The CXL 1.1 specification has been available since July last year, and it is for directly attached devices running over the PCI-Express 5.0 bus that is not expected to come out in processors until either late this year or early next year. The PCI-Express 5.0 protocol was just finalized in early 2019 and the PCI-Express 6.0 specification is moving through its subreleases to its 1.0 release for a ratification maybe in early 2021. While CXL is on an annual cadence, more or less, it seems likely that it will eventually slide into phase with the PCI-Express roadmap, which itself is trying to get into a reasonable and steady cadence. At seven years in the field, PCI-Express 3.0 was the top bus speed for far too long, and now that systems are going hybrid, the PCI-Express bus and all of these protocols really matter for performance. In any event, both the target and host sides of the CXL 1.1 interface have been published and companies are building to that specification now, according to Pappas. And the 2.0 specification will come out in the second quarter of 2020, and the expectation is to have a 3.0 specification in discussion soon by all the new consortium members.
The important things as far as industry adoption and innovation is concerned is that CXL rides on top of PCI-Express and that the PCI-Express roadmap is back on a proper iterative cycle after the long delay in bringing PCI-Express 4.0 into the field. Being based on PCI-Express means that system makers will have more flexibility so long as processor makers keep goosing the PCI-Express controllers they embed on their chips, or more likely, put into the I/O hubs of multichip modules that will comprise the processor socket of the future.

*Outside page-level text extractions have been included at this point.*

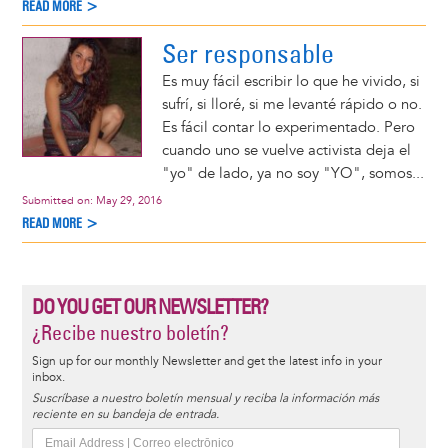
READ MORE >
Ser responsable
Es muy fácil escribir lo que he vivido, si
sufrí, si lloré, si me levanté rápido o no.
Es fácil contar lo experimentado. Pero
cuando uno se vuelve activista deja el
"yo" de lado, ya no soy "YO", somos...
Submitted on:
May 29, 2016
READ MORE >
DO YOU GET OUR NEWSLETTER?
¿Recibe nuestro boletín?
Sign up for our monthly Newsletter and get the latest info in your
inbox.
Suscríbase a nuestro boletín mensual y reciba la información más
reciente en su bandeja de entrada.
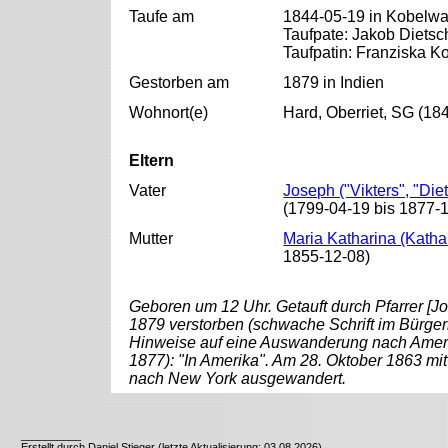
Taufe am
1844-05-19 in Kobelwal
Taufpate: Jakob Dietsc
Taufpatin: Franziska Ko
Gestorben am
1879 in Indien
Wohnort(e)
Hard, Oberriet, SG (184
Eltern
Vater
Joseph ("Vikters", "Die
(1799-04-19 bis 1877-
Mutter
Maria Katharina (Kathar
1855-12-08)
Geboren um 12 Uhr. Getauft durch Pfarrer [
1879 verstorben (schwache Schrift im Bürgerre
Hinweise auf eine Auswanderung nach Amerika
1877): "In Amerika". Am 28. Oktober 1863 mi
nach New York ausgewandert.
__________
Erstellt durch Daniel Stieger (letzte Aktualisierung: 03.08.2026)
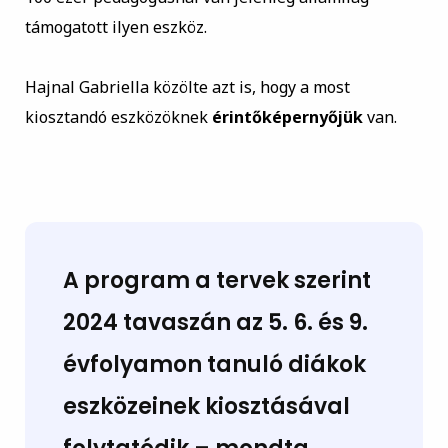
támogatott ilyen eszköz.
Hajnal Gabriella közölte azt is, hogy a most
kiosztandó eszközöknek
érintőképernyőjük
van.
A program a tervek szerint
2024 tavaszán az 5. 6. és 9.
évfolyamon tanuló diákok
eszközeinek kiosztásával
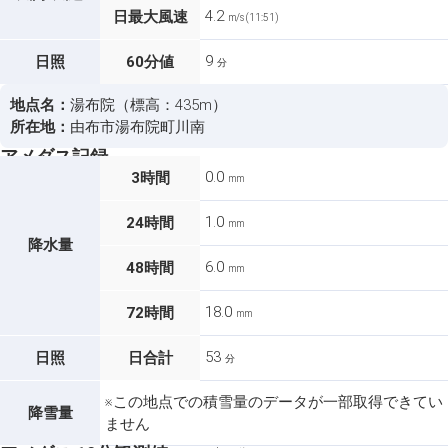
4.2
日最大風速
m/s (11:51)
9
日照
60分値
分
地点名：
湯布院（標高：435m）
所在地：
由布市湯布院町川南
アメダス記録
0.0
3時間
mm
1.0
24時間
mm
降水量
6.0
48時間
mm
18.0
72時間
mm
53
日照
日合計
分
※この地点での積雪量のデータが一部取得できてい
降雪量
ません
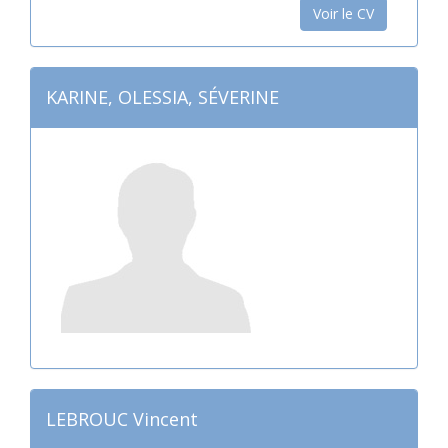
Voir le CV
KARINE, OLESSIA, SÉVERINE
LEBROUC Vincent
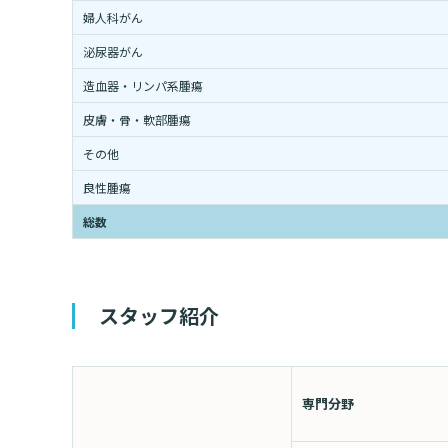
婦人科がん
泌尿器がん
造血器・リンパ系腫瘍
皮膚・骨・軟部腫瘍
その他
良性腫瘍
総数
スタッフ紹介
専門分野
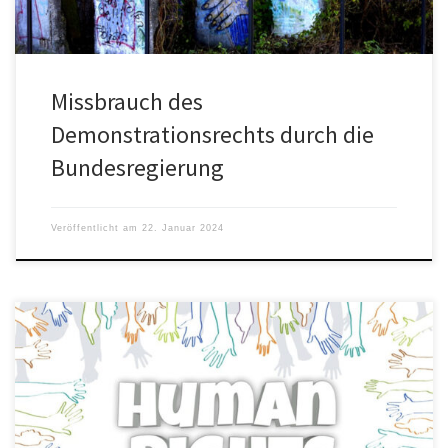
Missbrauch des
Demonstrationsrechts durch die
Bundesregierung
Veröffentlicht am
22. Januar 2024
„Während von Tagesschau über Spiegel bis zum ZDF alle ein AfD-
Verbot „prüfen“, mobilisieren Aktivisten bereits für eine Campact-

There are coherent and non-coherent ways to use CXL as well, and this also provides flexibility because sometimes cache coherency is overkill for the job. That’s why Intel intentionally created an asymmetric coherent protocol for CXL, but does not require that it be used.
“Some customers won’t need any kind of coherent interface,” explains Pappas. “Maybe they are building cold stage devices and all that they want is as many PCI-Express lanes as they can get to attach as many SSDs as they can.”
The interesting bit to watch is how CXL and Gen-Z, which is a very different kind of interconnect beast, will interplay in system designs. The way that Pappas sees it, a CXL port, which will support a kind of memory semantics as does OpenCAPI and CCIX, potentially gives Gen-Z fabrics a universal mounting point inside of systems.